ECLI:NL:CRVB:2016:639
Centrale Raad van Beroep
- Hoger beroep
- Rechtspraak.nl
Herziening en terugvordering van WAO-uitkering wegens inkomsten uit hennepteelt
In deze zaak gaat het om de herziening en terugvordering van een WAO-uitkering van appellant, die inkomsten uit hennepteelt zou hebben gehad. Appellant ontving sinds 11 december 2002 een WAO-uitkering, die in 2004 werd vastgesteld op 80 tot 100% arbeidsongeschiktheid. In november 2013 heeft het Uwv appellant medegedeeld dat zijn uitkering over de periode van 1 januari tot en met 30 april 2013 niet zou worden betaald, omdat hij in die periode inkomsten uit hennepteelt had. Het Uwv vorderde een bedrag van € 7.626,44 terug, wat appellant betwistte. De rechtbank Limburg verklaarde het beroep van appellant ongegrond, waarna hij in hoger beroep ging.

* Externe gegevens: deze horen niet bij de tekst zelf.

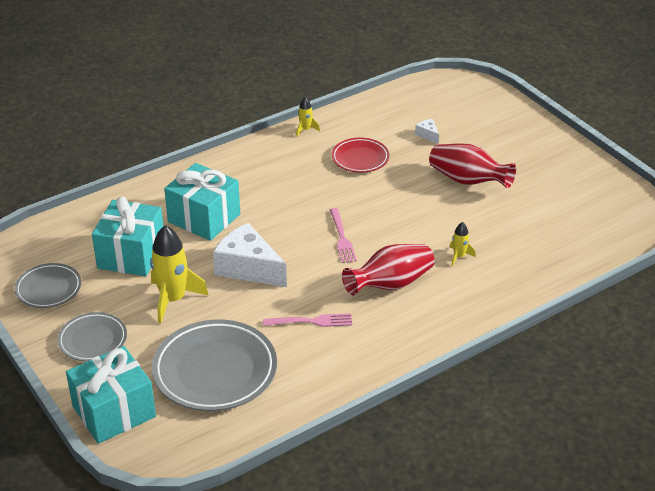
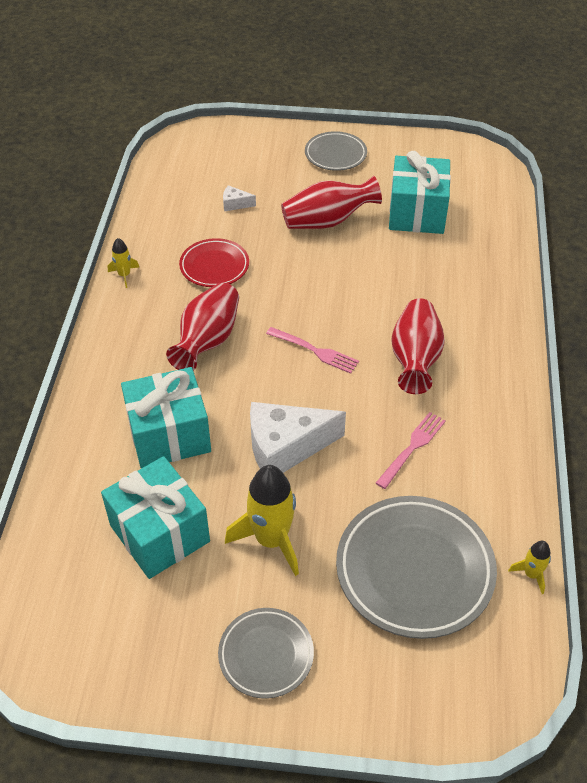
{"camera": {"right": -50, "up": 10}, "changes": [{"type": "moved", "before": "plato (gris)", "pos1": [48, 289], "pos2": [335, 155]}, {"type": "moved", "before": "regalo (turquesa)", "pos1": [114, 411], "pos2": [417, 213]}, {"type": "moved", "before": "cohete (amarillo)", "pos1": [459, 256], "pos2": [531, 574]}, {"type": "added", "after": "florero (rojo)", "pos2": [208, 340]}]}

Tijdens de zitting op 13 januari 2016 heeft appellant, bijgestaan door zijn advocaat, zijn standpunt toegelicht. Hij betwistte dat de hennepkwekerij zijn eigendom was en voerde aan dat er geen eerdere oogst had plaatsgevonden. Het Uwv heeft het standpunt van de rechtbank ondersteund. De Centrale Raad van Beroep heeft de zaak beoordeeld en geconcludeerd dat het Uwv terecht de WAO-uitkering heeft gekort op basis van artikel 44, eerste lid, van de WAO. De Raad oordeelde dat de inkomsten uit hennepteelt van appellant terecht zijn aangemerkt als reden voor de terugvordering van de uitkering, en dat er geen dringende redenen waren om van terugvordering af te zien.
De Raad bevestigde de uitspraak van de rechtbank en oordeelde dat het hoger beroep van appellant niet slaagde. Er werd geen proceskostenveroordeling opgelegd. De uitspraak werd openbaar gedaan op 24 februari 2016.